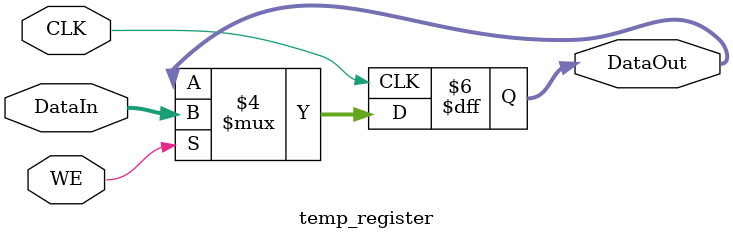
<source format=v>
`timescale 1ns / 1ps
module temp_register(
	input WE,
	input CLK,
	input [31:0]DataIn,
	output reg [31:0]DataOut
	);
	always@(negedge CLK) begin
		if (WE == 1) begin
			DataOut = DataIn;
		end
	end
endmodule
</source>
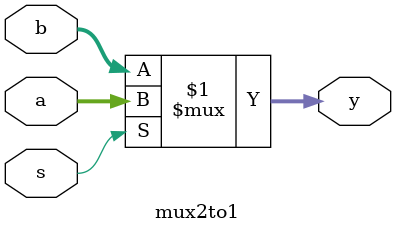
<source format=sv>
`timescale 1ns / 1ps


module mux2to1(input wire s, input wire [7:0] a, input wire [7:0] b, output wire [7:0] y);

assign y = s ? a : b;

endmodule

</source>
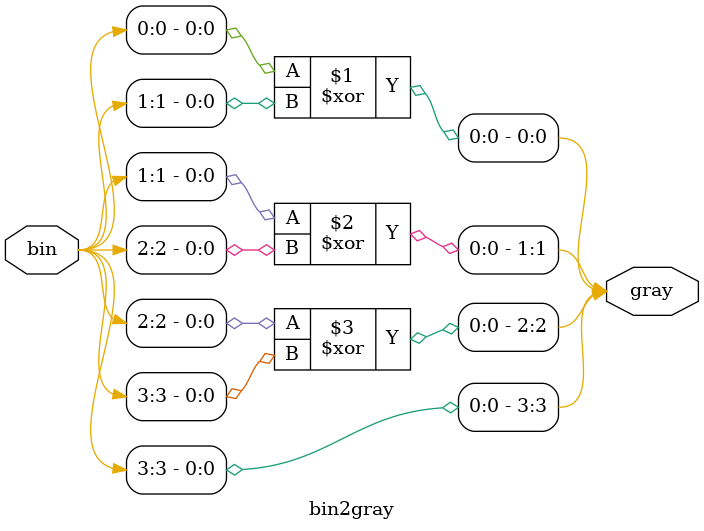
<source format=v>
`timescale 1ns / 1ps


module bin2gray
#(parameter N=4)
(input [N-1:0]bin, 
output [N-1:0]gray);

genvar i;
generate
    for(i=0; i<N-1; i=i+1)begin
        assign gray[i] = bin[i] ^ bin[i+1];
    end 
endgenerate

assign gray[N-1] = bin[N-1];
endmodule

</source>
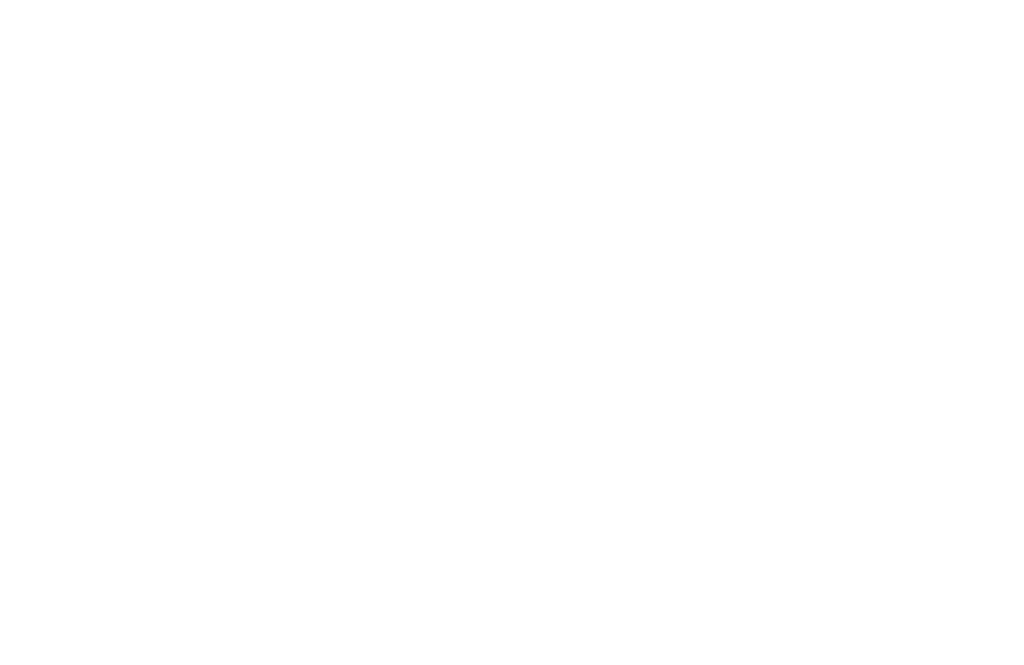
<source format=kicad_pcb>
(kicad_pcb (version 20171130) (host pcbnew "(5.1.5-129-gda451d2f4)")

  (general
    (thickness 1.6)
    (drawings 0)
    (tracks 0)
    (zones 0)
    (modules 0)
    (nets 1)
  )

  (page A4)
  (layers
    (0 F.Cu signal)
    (31 B.Cu signal)
    (32 B.Adhes user)
    (33 F.Adhes user)
    (34 B.Paste user)
    (35 F.Paste user)
    (36 B.SilkS user)
    (37 F.SilkS user)
    (38 B.Mask user)
    (39 F.Mask user)
    (40 Dwgs.User user)
    (41 Cmts.User user)
    (42 Eco1.User user)
    (43 Eco2.User user)
    (44 Edge.Cuts user)
    (45 Margin user)
    (46 B.CrtYd user)
    (47 F.CrtYd user)
    (48 B.Fab user)
    (49 F.Fab user)
  )

  (setup
    (last_trace_width 0.25)
    (trace_clearance 0.2)
    (zone_clearance 0.508)
    (zone_45_only no)
    (trace_min 0.2)
    (via_size 0.8)
    (via_drill 0.4)
    (via_min_size 0.4)
    (via_min_drill 0.3)
    (uvia_size 0.3)
    (uvia_drill 0.1)
    (uvias_allowed no)
    (uvia_min_size 0.2)
    (uvia_min_drill 0.1)
    (edge_width 0.05)
    (segment_width 0.2)
    (pcb_text_width 0.3)
    (pcb_text_size 1.5 1.5)
    (mod_edge_width 0.12)
    (mod_text_size 1 1)
    (mod_text_width 0.15)
    (pad_size 1.524 1.524)
    (pad_drill 0.762)
    (pad_to_mask_clearance 0.051)
    (solder_mask_min_width 0.25)
    (aux_axis_origin 0 0)
    (visible_elements FFFFFF7F)
    (pcbplotparams
      (layerselection 0x010fc_ffffffff)
      (usegerberextensions false)
      (usegerberattributes false)
      (usegerberadvancedattributes false)
      (creategerberjobfile false)
      (excludeedgelayer true)
      (linewidth 0.150000)
      (plotframeref false)
      (viasonmask false)
      (mode 1)
      (useauxorigin false)
      (hpglpennumber 1)
      (hpglpenspeed 20)
      (hpglpendiameter 15.000000)
      (psnegative false)
      (psa4output false)
      (plotreference true)
      (plotvalue true)
      (plotinvisibletext false)
      (padsonsilk false)
      (subtractmaskfromsilk false)
      (outputformat 1)
      (mirror false)
      (drillshape 1)
      (scaleselection 1)
      (outputdirectory ""))
  )

  (net 0 "")

  (net_class Default "This is the default net class."
    (clearance 0.2)
    (trace_width 0.25)
    (via_dia 0.8)
    (via_drill 0.4)
    (uvia_dia 0.3)
    (uvia_drill 0.1)
  )

  (zone (net 0) (net_name "") (layer B.Cu) (tstamp 0) (hatch edge 0.508)
    (connect_pads (clearance 0.508))
    (min_thickness 0.254)
    (fill yes (arc_segments 32) (thermal_gap 0.508) (thermal_bridge_width 0.508))
    (polygon
      (pts
        (xy 114.05 132.55) (xy 71.75 123.4) (xy 80.05 99.9) (xy 126.15 99.75)
      )
    )
  )
  (zone (net 0) (net_name "") (layer B.Cu) (tstamp 0) (hatch edge 0.508)
    (connect_pads (clearance 0.508))
    (min_thickness 0.254)
    (fill yes (arc_segments 32) (thermal_gap 0.508) (thermal_bridge_width 0.508))
    (polygon
      (pts 
         (xy 166.835 60.868) (xy 204.000 73.000)
         (xy 204.000 73.000) (xy 204.000 0.000)
         (xy 204.000 0.000) (xy 107.000 0.000)
         (xy 107.000 1.500) (xy 107.000 0.000)
         (xy 106.983 1.629) (xy 107.000 1.500)
         (xy 106.933 1.750) (xy 106.983 1.629)
         (xy 106.854 1.854) (xy 106.933 1.750)
         (xy 106.750 1.933) (xy 106.854 1.854)
         (xy 106.629 1.983) (xy 106.750 1.933)
         (xy 106.500 2.000) (xy 106.629 1.983)
         (xy 66.500 2.000) (xy 106.500 2.000)
         (xy 66.371 1.983) (xy 66.500 2.000)
         (xy 66.250 1.933) (xy 66.371 1.983)
         (xy 66.146 1.854) (xy 66.250 1.933)
         (xy 66.067 1.750) (xy 66.146 1.854)
         (xy 66.017 1.629) (xy 66.067 1.750)
         (xy 66.000 1.500) (xy 66.017 1.629)
         (xy 66.000 0.000) (xy 66.000 1.500)
         (xy 66.000 0.000) (xy 0.000 0.000)
         (xy 0.000 0.000) (xy 0.000 73.000)
         (xy 0.000 73.000) (xy 63.483 73.000)
         (xy 17.145 47.675) (xy 63.483 73.000)
         (xy 67.888 55.033) (xy 17.145 47.675)
         (xy 82.349 23.826) (xy 67.888 55.033)
         (xy 102.900 47.675) (xy 82.349 23.826)
         (xy 104.126 47.308) (xy 102.900 47.675)
         (xy 105.364 46.978) (xy 104.126 47.308)
         (xy 106.611 46.686) (xy 105.364 46.978)
         (xy 107.866 46.433) (xy 106.611 46.686)
         (xy 109.129 46.218) (xy 107.866 46.433)
         (xy 110.397 46.042) (xy 109.129 46.218)
         (xy 111.670 45.905) (xy 110.397 46.042)
         (xy 112.947 45.807) (xy 111.670 45.905)
         (xy 114.226 45.749) (xy 112.947 45.807)
         (xy 115.507 45.729) (xy 114.226 45.749)
         (xy 116.787 45.749) (xy 115.507 45.729)
         (xy 118.066 45.808) (xy 116.787 45.749)
         (xy 119.343 45.906) (xy 118.066 45.808)
         (xy 120.616 46.044) (xy 119.343 45.906)
         (xy 121.885 46.220) (xy 120.616 46.044)
         (xy 123.147 46.435) (xy 121.885 46.220)
         (xy 124.402 46.689) (xy 123.147 46.435)
         (xy 125.649 46.981) (xy 124.402 46.689)
         (xy 126.887 47.311) (xy 125.649 46.981)
         (xy 128.113 47.679) (xy 126.887 47.311)
         (xy 129.328 48.085) (xy 128.113 47.679)
         (xy 130.530 48.527) (xy 129.328 48.085)
         (xy 131.717 49.006) (xy 130.530 48.527)
         (xy 132.890 49.521) (xy 131.717 49.006)
         (xy 134.046 50.072) (xy 132.890 49.521)
         (xy 135.184 50.658) (xy 134.046 50.072)
         (xy 136.304 51.279) (xy 135.184 50.658)
         (xy 137.405 51.934) (xy 136.304 51.279)
         (xy 138.485 52.622) (xy 137.405 51.934)
         (xy 139.543 53.343) (xy 138.485 52.622)
         (xy 140.579 54.096) (xy 139.543 53.343)
         (xy 141.591 54.880) (xy 140.579 54.096)
         (xy 142.579 55.695) (xy 141.591 54.880)
         (xy 143.541 56.540) (xy 142.579 55.695)
         (xy 144.477 57.415) (xy 143.541 56.540)
         (xy 145.386 58.317) (xy 144.477 57.415)
         (xy 146.266 59.247) (xy 145.386 58.317)
         (xy 147.118 60.203) (xy 146.266 59.247)
         (xy 147.940 61.185) (xy 147.118 60.203)
         (xy 148.731 62.192) (xy 147.940 61.185)
         (xy 149.491 63.223) (xy 148.731 62.192)
         (xy 150.219 64.276) (xy 149.491 63.223)
         (xy 150.915 65.351) (xy 150.219 64.276)
         (xy 151.577 66.447) (xy 150.915 65.351)
         (xy 152.206 67.563) (xy 151.577 66.447)
         (xy 152.800 68.697) (xy 152.206 67.563)
         (xy 153.358 69.850) (xy 152.800 68.697)
         (xy 153.882 71.019) (xy 153.358 69.850)
         (xy 154.369 72.203) (xy 153.882 71.019)
         (xy 154.820 73.401) (xy 154.369 72.203)
         (xy 155.233 74.613) (xy 154.820 73.401)
         (xy 155.610 75.837) (xy 155.233 74.613)
         (xy 155.948 77.072) (xy 155.610 75.837)
         (xy 155.948 77.072) (xy 153.896 48.690)
         (xy 153.896 48.690) (xy 165.059 43.108)
         (xy 166.835 60.868)
      )
    )
  )
)

</source>
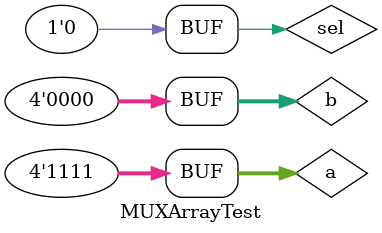
<source format=v>
`timescale 1ns / 1ps


module MUXArrayTest;

	// Inputs
	reg [3:0] a;
	reg [3:0] b;
	reg sel;

	// Outputs
	wire [3:0] o;
	
	reg clk;
	reg [4:0] count;

	// Instantiate the Unit Under Test (UUT)
	mux_array uut (
		.a(a), 
		.b(b), 
		.sel(sel), 
		.o(o)
	);

	initial begin
		// Initialize Inputs
		a = 4'b1111;
		b = 4'b0000;
		sel = 0;

		// Wait 100 ns for global reset to finish
		#100;
        
		// Add stimulus here
//		#10 sel = ~sel;
	end
      
endmodule


</source>
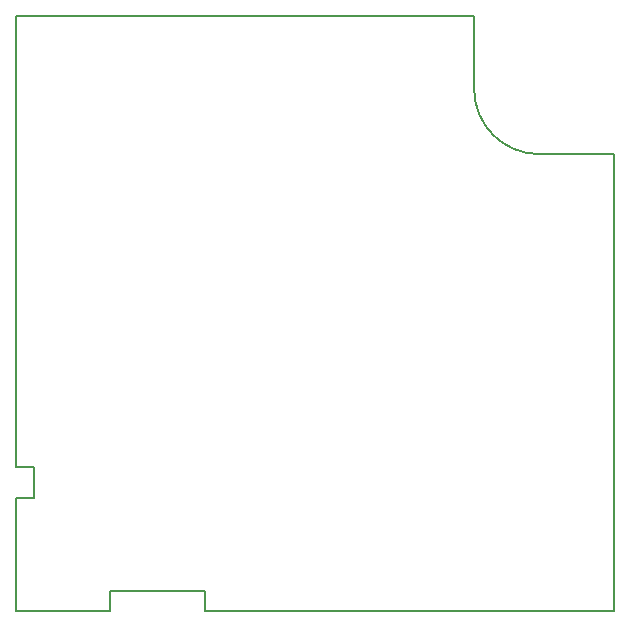
<source format=gm1>
G04 Layer_Color=16711935*
%FSLAX24Y24*%
%MOIN*%
G70*
G01*
G75*
%ADD106C,0.0059*%
D106*
X15276Y17441D02*
G03*
X17441Y15276I2165J0D01*
G01*
X3150Y709D02*
X6299D01*
X3150Y39D02*
Y709D01*
X6299Y39D02*
Y709D01*
X0Y39D02*
X3150D01*
X6299D02*
X19921D01*
X0Y4835D02*
X614D01*
X0Y3811D02*
X614D01*
Y4835D01*
X0D02*
Y19882D01*
Y39D02*
Y3811D01*
X15276Y17441D02*
Y19882D01*
X17441Y15276D02*
X19921D01*
X0Y19882D02*
X15276D01*
X19921Y39D02*
Y15276D01*
M02*

</source>
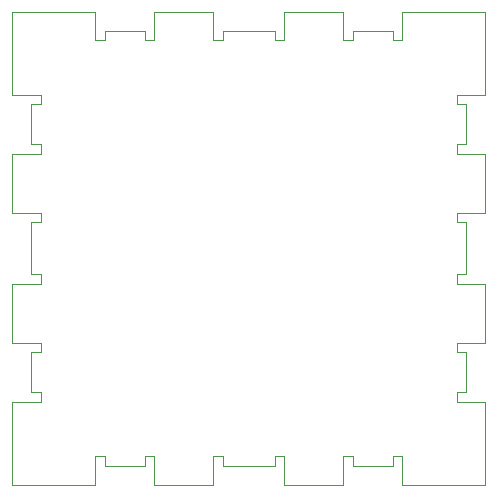
<source format=gbr>
%TF.GenerationSoftware,KiCad,Pcbnew,(6.0.8-1)-1*%
%TF.CreationDate,2022-10-25T23:49:06-07:00*%
%TF.ProjectId,bottom,626f7474-6f6d-42e6-9b69-6361645f7063,rev?*%
%TF.SameCoordinates,Original*%
%TF.FileFunction,Profile,NP*%
%FSLAX46Y46*%
G04 Gerber Fmt 4.6, Leading zero omitted, Abs format (unit mm)*
G04 Created by KiCad (PCBNEW (6.0.8-1)-1) date 2022-10-25 23:49:06*
%MOMM*%
%LPD*%
G01*
G04 APERTURE LIST*
%TA.AperFunction,Profile*%
%ADD10C,0.100000*%
%TD*%
G04 APERTURE END LIST*
D10*
X70800000Y-25720000D02*
X63800000Y-25720000D01*
X70800000Y-32720000D02*
X70800000Y-25720000D01*
X69200000Y-32720000D02*
X70800000Y-32720000D01*
X68400000Y-32720000D02*
X69200000Y-32720000D01*
X68400000Y-33520000D02*
X68400000Y-32720000D01*
X69200000Y-33520000D02*
X68400000Y-33520000D01*
X69200000Y-36920000D02*
X69200000Y-33520000D01*
X68400000Y-36920000D02*
X69200000Y-36920000D01*
X68400000Y-37720000D02*
X68400000Y-36920000D01*
X69200000Y-37720000D02*
X68400000Y-37720000D01*
X70800000Y-37720000D02*
X69200000Y-37720000D01*
X70800000Y-42720000D02*
X70800000Y-37720000D01*
X69200000Y-42720000D02*
X70800000Y-42720000D01*
X68400000Y-42720000D02*
X69200000Y-42720000D01*
X68400000Y-43520000D02*
X68400000Y-42720000D01*
X69200000Y-43520000D02*
X68400000Y-43520000D01*
X69200000Y-47920000D02*
X69200000Y-43520000D01*
X68400000Y-47920000D02*
X69200000Y-47920000D01*
X68400000Y-48720000D02*
X68400000Y-47920000D01*
X69200000Y-48720000D02*
X68400000Y-48720000D01*
X70800000Y-48720000D02*
X69200000Y-48720000D01*
X70800000Y-53720000D02*
X70800000Y-48720000D01*
X69200000Y-53720000D02*
X70800000Y-53720000D01*
X68400000Y-53720000D02*
X69200000Y-53720000D01*
X68400000Y-54520000D02*
X68400000Y-53720000D01*
X69200000Y-54520000D02*
X68400000Y-54520000D01*
X69200000Y-57920000D02*
X69200000Y-54520000D01*
X68400000Y-57920000D02*
X69200000Y-57920000D01*
X68400000Y-58720000D02*
X68400000Y-57920000D01*
X69200000Y-58720000D02*
X68400000Y-58720000D01*
X70800000Y-58720000D02*
X69200000Y-58720000D01*
X70800000Y-65720000D02*
X70800000Y-58720000D01*
X63800000Y-65720000D02*
X70800000Y-65720000D01*
X63800000Y-64120000D02*
X63800000Y-65720000D01*
X63800000Y-63320000D02*
X63800000Y-64120000D01*
X63000000Y-63320000D02*
X63800000Y-63320000D01*
X63000000Y-64120000D02*
X63000000Y-63320000D01*
X59600000Y-64120000D02*
X63000000Y-64120000D01*
X59600000Y-63320000D02*
X59600000Y-64120000D01*
X58800000Y-63320000D02*
X59600000Y-63320000D01*
X58800000Y-64120000D02*
X58800000Y-63320000D01*
X58800000Y-65720000D02*
X58800000Y-64120000D01*
X53800000Y-65720000D02*
X58800000Y-65720000D01*
X53800000Y-64120000D02*
X53800000Y-65720000D01*
X53800000Y-63320000D02*
X53800000Y-64120000D01*
X53000000Y-63320000D02*
X53800000Y-63320000D01*
X53000000Y-64120000D02*
X53000000Y-63320000D01*
X48600000Y-64120000D02*
X53000000Y-64120000D01*
X48600000Y-63320000D02*
X48600000Y-64120000D01*
X47800000Y-63320000D02*
X48600000Y-63320000D01*
X47800000Y-64120000D02*
X47800000Y-63320000D01*
X47800000Y-65720000D02*
X47800000Y-64120000D01*
X42800000Y-65720000D02*
X47800000Y-65720000D01*
X42800000Y-64120000D02*
X42800000Y-65720000D01*
X42800000Y-63320000D02*
X42800000Y-64120000D01*
X42000000Y-63320000D02*
X42800000Y-63320000D01*
X42000000Y-64120000D02*
X42000000Y-63320000D01*
X38600000Y-64120000D02*
X42000000Y-64120000D01*
X38600000Y-63320000D02*
X38600000Y-64120000D01*
X37800000Y-63320000D02*
X38600000Y-63320000D01*
X37800000Y-64120000D02*
X37800000Y-63320000D01*
X37800000Y-65720000D02*
X37800000Y-64120000D01*
X30800000Y-65720000D02*
X37800000Y-65720000D01*
X30800000Y-58720000D02*
X30800000Y-65720000D01*
X32400000Y-58720000D02*
X30800000Y-58720000D01*
X33200000Y-58720000D02*
X32400000Y-58720000D01*
X33200000Y-57920000D02*
X33200000Y-58720000D01*
X32400000Y-57920000D02*
X33200000Y-57920000D01*
X32400000Y-54520000D02*
X32400000Y-57920000D01*
X33200000Y-54520000D02*
X32400000Y-54520000D01*
X33200000Y-53720000D02*
X33200000Y-54520000D01*
X32400000Y-53720000D02*
X33200000Y-53720000D01*
X30800000Y-53720000D02*
X32400000Y-53720000D01*
X30800000Y-48720000D02*
X30800000Y-53720000D01*
X32400000Y-48720000D02*
X30800000Y-48720000D01*
X33200000Y-48720000D02*
X32400000Y-48720000D01*
X33200000Y-47920000D02*
X33200000Y-48720000D01*
X32400000Y-47920000D02*
X33200000Y-47920000D01*
X32400000Y-43520000D02*
X32400000Y-47920000D01*
X33200000Y-43520000D02*
X32400000Y-43520000D01*
X33200000Y-42720000D02*
X33200000Y-43520000D01*
X32400000Y-42720000D02*
X33200000Y-42720000D01*
X30800000Y-42720000D02*
X32400000Y-42720000D01*
X30800000Y-37720000D02*
X30800000Y-42720000D01*
X32400000Y-37720000D02*
X30800000Y-37720000D01*
X33200000Y-37720000D02*
X32400000Y-37720000D01*
X33200000Y-36920000D02*
X33200000Y-37720000D01*
X32400000Y-36920000D02*
X33200000Y-36920000D01*
X32400000Y-33520000D02*
X32400000Y-36920000D01*
X33200000Y-33520000D02*
X32400000Y-33520000D01*
X33200000Y-32720000D02*
X33200000Y-33520000D01*
X32400000Y-32720000D02*
X33200000Y-32720000D01*
X30800000Y-32720000D02*
X32400000Y-32720000D01*
X30800000Y-25720000D02*
X30800000Y-32720000D01*
X37800000Y-25720000D02*
X30800000Y-25720000D01*
X37800000Y-27320000D02*
X37800000Y-25720000D01*
X37800000Y-28120000D02*
X37800000Y-27320000D01*
X38600000Y-28120000D02*
X37800000Y-28120000D01*
X38600000Y-27320000D02*
X38600000Y-28120000D01*
X42000000Y-27320000D02*
X38600000Y-27320000D01*
X42000000Y-28120000D02*
X42000000Y-27320000D01*
X42800000Y-28120000D02*
X42000000Y-28120000D01*
X42800000Y-27320000D02*
X42800000Y-28120000D01*
X42800000Y-25720000D02*
X42800000Y-27320000D01*
X47800000Y-25720000D02*
X42800000Y-25720000D01*
X47800000Y-27320000D02*
X47800000Y-25720000D01*
X47800000Y-28120000D02*
X47800000Y-27320000D01*
X48600000Y-28120000D02*
X47800000Y-28120000D01*
X48600000Y-27320000D02*
X48600000Y-28120000D01*
X53000000Y-27320000D02*
X48600000Y-27320000D01*
X53000000Y-28120000D02*
X53000000Y-27320000D01*
X53800000Y-28120000D02*
X53000000Y-28120000D01*
X53800000Y-27320000D02*
X53800000Y-28120000D01*
X53800000Y-25720000D02*
X53800000Y-27320000D01*
X58800000Y-25720000D02*
X53800000Y-25720000D01*
X58800000Y-27320000D02*
X58800000Y-25720000D01*
X58800000Y-28120000D02*
X58800000Y-27320000D01*
X59600000Y-28120000D02*
X58800000Y-28120000D01*
X59600000Y-27320000D02*
X59600000Y-28120000D01*
X63000000Y-27320000D02*
X59600000Y-27320000D01*
X63000000Y-28120000D02*
X63000000Y-27320000D01*
X63800000Y-28120000D02*
X63000000Y-28120000D01*
X63800000Y-27320000D02*
X63800000Y-28120000D01*
X63800000Y-25720000D02*
X63800000Y-27320000D01*
M02*

</source>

.....

Aim of the task
Word for word, restate the lines above from the first through the one that contains "(segment_width 0.2)", and exclude all pictures.

Solved problem
<source format=v>
`timescale 1ns / 1ps
module temp_register(
	input WE,
	input CLK,
	input [31:0]DataIn,
	output reg [31:0]DataOut
	);
	always@(negedge CLK) begin
		if (WE == 1) begin
			DataOut = DataIn;
		end
	end
endmodule
</source>
<source format=sv>
`timescale 1ns / 1ps


module mux2to1(input wire s, input wire [7:0] a, input wire [7:0] b, output wire [7:0] y);

assign y = s ? a : b;

endmodule

</source>
<source format=v>
`timescale 1ns / 1ps


module bin2gray
#(parameter N=4)
(input [N-1:0]bin, 
output [N-1:0]gray);

genvar i;
generate
    for(i=0; i<N-1; i=i+1)begin
        assign gray[i] = bin[i] ^ bin[i+1];
    end 
endgenerate

assign gray[N-1] = bin[N-1];
endmodule

</source>
<source format=kicad_pcb>
(kicad_pcb (version 20171130) (host pcbnew "(5.1.5-129-gda451d2f4)")

  (general
    (thickness 1.6)
    (drawings 0)
    (tracks 0)
    (zones 0)
    (modules 0)
    (nets 1)
  )

  (page A4)
  (layers
    (0 F.Cu signal)
    (31 B.Cu signal)
    (32 B.Adhes user)
    (33 F.Adhes user)
    (34 B.Paste user)
    (35 F.Paste user)
    (36 B.SilkS user)
    (37 F.SilkS user)
    (38 B.Mask user)
    (39 F.Mask user)
    (40 Dwgs.User user)
    (41 Cmts.User user)
    (42 Eco1.User user)
    (43 Eco2.User user)
    (44 Edge.Cuts user)
    (45 Margin user)
    (46 B.CrtYd user)
    (47 F.CrtYd user)
    (48 B.Fab user)
    (49 F.Fab user)
  )

  (setup
    (last_trace_width 0.25)
    (trace_clearance 0.2)
    (zone_clearance 0.508)
    (zone_45_only no)
    (trace_min 0.2)
    (via_size 0.8)
    (via_drill 0.4)
    (via_min_size 0.4)
    (via_min_drill 0.3)
    (uvia_size 0.3)
    (uvia_drill 0.1)
    (uvias_allowed no)
    (uvia_min_size 0.2)
    (uvia_min_drill 0.1)
    (edge_width 0.05)
    (segment_width 0.2)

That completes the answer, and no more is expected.